# TWISP CUE | DESIGN OVERVIEW:



## HPBotha (7/10/17)

You may have heard about our new Cue device. Well I am here to shed some light on the Cue and what we have tried to accomplish with the new ATS (Alternative To Smoking) device.





Twisp’s primary goal has always been on providing people with a safer alternative to smoking. We looked at a few of the main hurdles for those starting on the Vaping Journey and created a set of guide posts to develop a cost effective solution for easy access and pick up.

*The Twisp Primary ATS solution should*:

be an easy to use system, with no complications in UI
be an easy system to refill flavours
have a familiar feel in hand
have a close approximation of cigarette draw
have great performance in use
have an easy to understand and support
With that hefty list as our design goal posts we looked at various options on the market, and have found MANY options lacking in so many places! We started the design phase in late 2016, but the technology was not viable yet, or too costly to create an option for those who wanted a small, compact, simple, easy to use device.

We looked to our first gen Clearo with its simple draw activation and simple interface and knew that this will have to be a feature to allow 1st time users an easy entry to vaping. The recent up take of POD systems we realized that the benefits of an easy replaceable liquid system incorporating the tank, mouthpiece and coil far out ways the lack of refill ability. A closed system also allows us the ability to control the integrity and quality of the liquids and have a reliable performance ceiling.

Next was defining performance and developing a wicking system that could leverage performance and reduce leaking. After a few prototype design sessions, skype calls, video conferences and factory visits our first option was a 2Ω resistance coil on a ceramic core and 350mAh lipo pack and 2 x 1.5mm AFC.

Liquid development was based on our existing Tobacco #1, Rebel and Polar Mint as an introduction.
On our initial tests we soon discovered that there was a major benefit to reduce the resistance to 1Ω and leverage better vapour production.

The Cue produces a "blue vapour", this promotes the smooth flavor and easy uptake… and for veteran vapers – an awesome nostalgic vaping experience!
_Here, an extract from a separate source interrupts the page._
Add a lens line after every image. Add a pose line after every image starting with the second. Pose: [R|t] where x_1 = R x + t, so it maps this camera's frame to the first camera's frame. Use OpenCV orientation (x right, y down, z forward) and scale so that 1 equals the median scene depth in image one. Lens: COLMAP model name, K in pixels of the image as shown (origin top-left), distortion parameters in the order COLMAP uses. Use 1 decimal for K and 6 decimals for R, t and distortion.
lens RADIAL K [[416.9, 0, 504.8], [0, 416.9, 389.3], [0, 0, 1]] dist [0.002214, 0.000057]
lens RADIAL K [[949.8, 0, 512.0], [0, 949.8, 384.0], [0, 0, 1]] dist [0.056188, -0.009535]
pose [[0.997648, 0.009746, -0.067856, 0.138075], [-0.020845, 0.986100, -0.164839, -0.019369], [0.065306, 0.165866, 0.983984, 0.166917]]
Win!!

With normal vaping the vapour appears white. This is a direct result of the particle size created by the atomizer. White light will scatter in the cloud of vapour as white if the individual molecules are larger than half a micron. Blue vapour indicates that the particle size is small enough (smaller than a tenth of a micron) to scatter white light wavelengths to produce a blue hue. (see Rayleigh Scattering for more information, or watch Walter Lewin’s awesome lecture here:

​

Having a particle this small allows a far more efficient nicotine delivery.

Please note we are NOT using nicotine salts in the Cue at this time, but we are testing and reformulating. I will post once we have concluded our tests and if we will be implementing Salts based nicotine in our liquids. The smoothness of the Cue is due to its coil design, draw pressure and short distance that the vapour travels.
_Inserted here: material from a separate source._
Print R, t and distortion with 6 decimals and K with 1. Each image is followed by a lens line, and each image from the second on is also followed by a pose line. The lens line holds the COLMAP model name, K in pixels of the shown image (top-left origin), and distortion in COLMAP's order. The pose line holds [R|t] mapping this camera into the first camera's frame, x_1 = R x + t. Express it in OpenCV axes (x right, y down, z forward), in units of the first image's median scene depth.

The focus was on an easy to use design and as the form factor easily reconciles the cigarette feel we believe we have created a unique Twisp answer to a ATS device. We are the first with this design, and believe that it is a better pod system for everyone. The development now is on porting more flavours over to the Cue system and streamlining flavor production, pod filling and sealing. The vaping liquids are locally formulated and manufactured, with filling of the Cue Pods (to date more than 380 000 individual pods) done at the factory under clean-room environments.

Hopefully this look into the design philosophy of the Twisp Cue has shed some light on the Cue and the benefits we tried to impart to the design. I have set up a second post as a product overview so you can see some specs and technical points.

We are already working on the Cue 2 prototypes, but do not worry, the Cue will be continuing for a while still!!! As with all Twisp devices we offer 100% local warranty and will support our products. If you have any issues with your Cue, please PM me, alternatively please post your product questions under the Product overview post [here]

Reactions: Like 1 | Winner 7 | Informative 1


----------



## Silver (7/10/17)

Thanks for the detailed info @HPBotha 
I did not realise how much effort and thought had gone into this product
Looks and sounds great

Reactions: Thanks 1


----------



## RenaldoRheeder (7/10/17)

I'll be "test driving" the Cue from CT to Nigeria tomorrow 


Sent by iDad from my iPhone using Tapatalk

Reactions: Like 2


----------



## Create-A-Cloud (9/10/17)

Wow such an informative post thanks @HPBotha


----------



## MrDeedz (16/4/19)

Kindly advise as to what nicotine strength the Pods have?


----------



## ace_d_house_cat (16/4/19)

MrDeedz said:


> Kindly advise as to what nicotine strength the Pods have?



18mg only, that's if you can find a shop/kiosk with stock.


----------



## daggadewet (17/4/19)

ace_d_house_cat said:


> 18mg only, that's if you can find a shop/kiosk with stock.


It's 24mg


----------